Parmi les facteurs « au détriment de l’éligibilité », on notera par exemple, le facteur g) précisant que le produit objet de la revendication n’est pas notablement différent, dans sa structure, de produits naturels, ou le facteur j) précisant que la revendication mentionne des éléments/étapes communément admis(es), purement conventionnel(le)s ou de routine dans le domaine considéré.

Ainsi, l’examinateur américain, face à une invention mettant en œuvre une loi de la nature (par exemple, une propriété d’une bactérie particulière) ou comprenant l’utilisation d’un produit naturel (par exemple, du sel) devra rechercher, dans les douze (premiers) facteurs mis à sa disposition dans le Guidance, ceux qui s’appliquent aux revendications concernées, en faveur de l’éligibilité et/ou au détriment de l’éligibilité.
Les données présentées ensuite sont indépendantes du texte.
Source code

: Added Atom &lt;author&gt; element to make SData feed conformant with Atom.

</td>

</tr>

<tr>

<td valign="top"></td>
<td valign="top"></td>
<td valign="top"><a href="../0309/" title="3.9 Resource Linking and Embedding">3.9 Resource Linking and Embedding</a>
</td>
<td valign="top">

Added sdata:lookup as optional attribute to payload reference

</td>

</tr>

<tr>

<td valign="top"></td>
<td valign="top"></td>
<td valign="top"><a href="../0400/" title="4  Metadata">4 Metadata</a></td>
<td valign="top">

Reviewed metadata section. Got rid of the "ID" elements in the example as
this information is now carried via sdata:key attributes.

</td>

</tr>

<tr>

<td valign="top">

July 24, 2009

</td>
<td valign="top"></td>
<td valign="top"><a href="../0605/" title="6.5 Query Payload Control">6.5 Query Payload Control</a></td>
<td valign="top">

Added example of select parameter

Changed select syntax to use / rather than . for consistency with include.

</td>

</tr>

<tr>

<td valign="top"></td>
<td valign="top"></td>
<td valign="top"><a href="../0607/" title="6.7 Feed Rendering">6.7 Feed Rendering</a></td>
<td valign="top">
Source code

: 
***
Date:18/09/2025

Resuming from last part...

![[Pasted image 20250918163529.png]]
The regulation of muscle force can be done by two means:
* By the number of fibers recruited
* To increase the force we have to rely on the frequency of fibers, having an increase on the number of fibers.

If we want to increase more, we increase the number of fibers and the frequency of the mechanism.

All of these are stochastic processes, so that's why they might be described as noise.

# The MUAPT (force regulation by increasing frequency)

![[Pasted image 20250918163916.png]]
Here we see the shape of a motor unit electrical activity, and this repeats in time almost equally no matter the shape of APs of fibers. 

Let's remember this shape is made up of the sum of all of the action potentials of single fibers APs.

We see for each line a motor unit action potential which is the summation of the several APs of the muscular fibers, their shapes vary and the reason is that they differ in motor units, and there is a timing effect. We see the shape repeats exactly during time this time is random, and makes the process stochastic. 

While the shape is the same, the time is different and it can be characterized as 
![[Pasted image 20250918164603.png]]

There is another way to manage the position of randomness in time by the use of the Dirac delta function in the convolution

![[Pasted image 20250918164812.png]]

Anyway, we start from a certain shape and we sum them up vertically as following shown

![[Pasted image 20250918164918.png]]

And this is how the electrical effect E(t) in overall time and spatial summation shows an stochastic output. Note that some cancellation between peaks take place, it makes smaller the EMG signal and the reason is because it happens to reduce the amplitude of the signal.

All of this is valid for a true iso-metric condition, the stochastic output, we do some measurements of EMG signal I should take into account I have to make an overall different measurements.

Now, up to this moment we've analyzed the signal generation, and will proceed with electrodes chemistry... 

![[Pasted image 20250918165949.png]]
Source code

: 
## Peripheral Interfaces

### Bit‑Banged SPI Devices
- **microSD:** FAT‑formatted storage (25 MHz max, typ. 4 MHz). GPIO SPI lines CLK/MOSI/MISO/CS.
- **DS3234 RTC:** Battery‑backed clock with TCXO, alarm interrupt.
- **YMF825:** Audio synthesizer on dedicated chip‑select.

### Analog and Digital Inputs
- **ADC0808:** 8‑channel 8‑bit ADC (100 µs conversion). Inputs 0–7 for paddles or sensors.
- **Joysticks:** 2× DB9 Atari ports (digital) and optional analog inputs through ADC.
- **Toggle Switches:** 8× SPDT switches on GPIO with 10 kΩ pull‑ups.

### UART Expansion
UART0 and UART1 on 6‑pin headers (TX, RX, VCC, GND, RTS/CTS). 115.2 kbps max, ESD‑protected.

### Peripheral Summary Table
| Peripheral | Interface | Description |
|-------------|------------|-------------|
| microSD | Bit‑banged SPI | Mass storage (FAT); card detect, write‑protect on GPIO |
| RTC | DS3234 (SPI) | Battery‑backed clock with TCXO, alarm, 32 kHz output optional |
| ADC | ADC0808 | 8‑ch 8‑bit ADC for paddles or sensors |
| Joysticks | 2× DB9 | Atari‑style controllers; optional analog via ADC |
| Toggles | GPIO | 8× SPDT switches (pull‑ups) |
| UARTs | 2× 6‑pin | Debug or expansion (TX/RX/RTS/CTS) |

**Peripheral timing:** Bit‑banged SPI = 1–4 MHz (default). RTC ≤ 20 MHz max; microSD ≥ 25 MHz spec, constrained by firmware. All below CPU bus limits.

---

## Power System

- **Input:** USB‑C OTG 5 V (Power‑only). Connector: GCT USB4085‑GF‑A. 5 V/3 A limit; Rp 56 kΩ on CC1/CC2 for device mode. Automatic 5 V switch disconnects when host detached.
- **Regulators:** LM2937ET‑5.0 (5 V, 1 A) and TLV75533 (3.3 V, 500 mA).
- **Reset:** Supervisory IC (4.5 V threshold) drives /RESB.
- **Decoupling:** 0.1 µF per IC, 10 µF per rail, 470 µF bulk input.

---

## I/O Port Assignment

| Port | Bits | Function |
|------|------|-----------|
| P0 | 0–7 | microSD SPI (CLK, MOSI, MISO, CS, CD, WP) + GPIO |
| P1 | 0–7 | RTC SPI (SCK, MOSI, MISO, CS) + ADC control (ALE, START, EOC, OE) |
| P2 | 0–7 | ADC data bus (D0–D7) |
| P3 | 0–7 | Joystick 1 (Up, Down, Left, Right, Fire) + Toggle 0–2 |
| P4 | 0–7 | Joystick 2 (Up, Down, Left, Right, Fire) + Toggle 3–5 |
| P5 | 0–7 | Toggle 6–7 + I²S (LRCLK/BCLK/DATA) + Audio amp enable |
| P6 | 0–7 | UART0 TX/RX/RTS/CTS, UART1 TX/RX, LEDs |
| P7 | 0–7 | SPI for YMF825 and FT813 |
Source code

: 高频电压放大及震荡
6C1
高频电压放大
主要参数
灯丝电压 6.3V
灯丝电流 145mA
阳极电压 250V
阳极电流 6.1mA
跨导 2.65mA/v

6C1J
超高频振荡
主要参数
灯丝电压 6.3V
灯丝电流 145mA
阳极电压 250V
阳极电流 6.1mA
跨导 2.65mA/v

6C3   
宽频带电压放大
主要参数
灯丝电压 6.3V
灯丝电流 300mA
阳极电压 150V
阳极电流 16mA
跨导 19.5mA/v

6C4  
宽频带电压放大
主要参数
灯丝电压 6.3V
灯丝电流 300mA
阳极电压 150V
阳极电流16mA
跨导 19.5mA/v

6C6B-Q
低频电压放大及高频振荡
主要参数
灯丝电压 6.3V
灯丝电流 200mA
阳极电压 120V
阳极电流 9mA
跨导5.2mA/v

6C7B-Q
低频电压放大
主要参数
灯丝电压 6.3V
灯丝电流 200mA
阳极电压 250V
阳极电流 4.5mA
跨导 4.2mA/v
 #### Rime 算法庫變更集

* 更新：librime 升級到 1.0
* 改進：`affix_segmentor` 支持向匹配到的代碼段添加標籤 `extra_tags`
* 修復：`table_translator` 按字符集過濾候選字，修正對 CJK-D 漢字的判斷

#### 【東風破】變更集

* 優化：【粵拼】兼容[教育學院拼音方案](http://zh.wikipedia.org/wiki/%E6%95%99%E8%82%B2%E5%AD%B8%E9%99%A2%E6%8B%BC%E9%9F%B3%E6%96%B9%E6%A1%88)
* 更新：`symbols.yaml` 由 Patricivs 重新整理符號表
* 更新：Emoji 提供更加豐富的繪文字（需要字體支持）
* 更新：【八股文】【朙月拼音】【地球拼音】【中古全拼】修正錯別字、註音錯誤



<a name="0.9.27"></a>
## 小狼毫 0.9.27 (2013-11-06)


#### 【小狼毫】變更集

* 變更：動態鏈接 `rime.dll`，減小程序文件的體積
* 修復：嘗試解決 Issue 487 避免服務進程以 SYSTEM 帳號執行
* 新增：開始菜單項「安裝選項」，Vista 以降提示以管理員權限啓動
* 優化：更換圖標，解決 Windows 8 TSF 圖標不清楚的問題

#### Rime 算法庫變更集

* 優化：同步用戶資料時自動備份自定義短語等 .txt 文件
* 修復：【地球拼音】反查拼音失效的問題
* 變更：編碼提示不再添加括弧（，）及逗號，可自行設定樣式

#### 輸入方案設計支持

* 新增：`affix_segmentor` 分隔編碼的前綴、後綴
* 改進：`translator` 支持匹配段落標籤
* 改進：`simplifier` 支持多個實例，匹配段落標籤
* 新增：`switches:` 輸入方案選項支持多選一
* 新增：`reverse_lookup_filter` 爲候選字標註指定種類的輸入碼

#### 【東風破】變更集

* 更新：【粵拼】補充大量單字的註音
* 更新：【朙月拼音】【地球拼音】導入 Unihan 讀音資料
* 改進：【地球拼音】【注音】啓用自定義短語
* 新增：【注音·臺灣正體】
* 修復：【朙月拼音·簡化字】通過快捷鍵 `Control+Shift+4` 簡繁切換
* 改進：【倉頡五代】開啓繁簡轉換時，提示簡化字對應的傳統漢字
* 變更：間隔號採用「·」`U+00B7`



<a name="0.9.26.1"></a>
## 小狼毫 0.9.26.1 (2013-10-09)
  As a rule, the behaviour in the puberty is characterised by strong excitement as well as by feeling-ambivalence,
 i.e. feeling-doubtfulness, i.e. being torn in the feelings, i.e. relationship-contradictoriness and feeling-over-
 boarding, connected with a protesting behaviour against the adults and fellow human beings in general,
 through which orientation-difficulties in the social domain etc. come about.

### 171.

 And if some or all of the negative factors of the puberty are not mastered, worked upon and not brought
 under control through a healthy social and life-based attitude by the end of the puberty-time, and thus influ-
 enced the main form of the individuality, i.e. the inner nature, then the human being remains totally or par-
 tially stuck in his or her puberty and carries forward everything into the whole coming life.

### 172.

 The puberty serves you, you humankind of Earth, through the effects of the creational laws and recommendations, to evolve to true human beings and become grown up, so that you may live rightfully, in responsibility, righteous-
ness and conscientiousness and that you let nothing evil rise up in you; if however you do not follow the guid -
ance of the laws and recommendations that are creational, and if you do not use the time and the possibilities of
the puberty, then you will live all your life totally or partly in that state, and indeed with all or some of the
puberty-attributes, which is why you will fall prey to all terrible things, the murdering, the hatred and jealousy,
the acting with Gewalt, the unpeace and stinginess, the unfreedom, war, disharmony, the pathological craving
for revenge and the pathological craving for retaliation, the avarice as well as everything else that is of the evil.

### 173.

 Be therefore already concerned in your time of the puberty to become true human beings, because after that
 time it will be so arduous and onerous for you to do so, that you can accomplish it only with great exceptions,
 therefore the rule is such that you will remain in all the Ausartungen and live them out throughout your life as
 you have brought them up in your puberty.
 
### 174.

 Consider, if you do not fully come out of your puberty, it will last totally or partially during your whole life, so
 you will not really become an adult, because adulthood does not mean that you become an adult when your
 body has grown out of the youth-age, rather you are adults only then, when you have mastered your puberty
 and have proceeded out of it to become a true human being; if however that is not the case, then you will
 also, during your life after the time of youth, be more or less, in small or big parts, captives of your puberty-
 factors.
Il devra ensuite en faire la « somme » et la synthèse, au vu notamment de la description de l’invention, pour arriver à la conclusion de l’éligibilité …ou non.

De façon simplifiée, l’examinateur américain établira une version adaptée de la colonne des « plus » face à la colonne des « moins » afin de conclure sur la suite à donner à l’examen au fond quant à la brevetabilité de l’invention concernée.

S’il est louable de ne pas vouloir accorder de brevet à des inventions basées sur des lois de la nature, phénomènes naturels ou produits naturels, par définition universels et donc la propriété de tous, l’on sent bien que l’étau se resserre autour de la portée des inventions aux Etats-Unis.

En effet, pour se démarquer significativement d’une loi de la nature, d’un phénomène naturel ou d’un produit naturel, les revendications devront comprendre des caractéristiques prouvant l’intervention de l’Homme, et ce de façon originale.

Il s’agira de convaincre l’examinateur américain que l’invention va au-delà de ce qui se passe ou de ce que l’on trouve dans la nature, qu’elle ajoute (au moins) un élément essentiel et original ou qu’elle implique une mise en œuvre inédite. Ce qui sera mentionné dans la description sera donc primordial pour défendre l’invention.

Si la démarche n’est pas nouvelle, elle prend toutefois une nouvelle dimension, et bien que ce Guidance n’ait ni force de loi, ni de jurisprudence « suprême » aux Etats-Unis, pays de common-law, il est fort probable que les échanges avec les examinateurs Américains vont se durcir. En effet, le mode opératoire proposé dans le Guidance (nombreux facteurs dont l’importance relative n’est pas définie) promet des échanges délicats et potentiellement nombreux, avant toute analyse au fond de l’invention.

Dans quelques mois, nous pourrons faire un premier bilan des conséquences de ces nouvelles pratiques. L’une des premières sera vraisemblablement de constater que l’écart se sera creusé entre la protection obtenue pour une même invention, de part et d’autre de l’Atlantique. Qui aurait pu, il y a seulement quelques années, prévoir une telle évolution ?

PS : Cette situation pourrait ne pas être définitive, l’USPTO ayant (déjà !) décidé de préparer une version révisée du Guidance de mars 2014. Doit-on comprendre que l’USPTO a réalisé qu’il était allé un peu loin en édictant ces nouvelles mesures ou que certains lobbys ont été particulièrement actifs ?

Quoiqu’il en soit, cette nouvelle version pourrait voir le jour dans quelques semaines… Encore un soubresaut en perspective dans le ciel des inventions brevetables (ou non) aux Etats-Unis.

1 Les méthodes de diagnostic réalisées in vitro sont brevetables en Europe.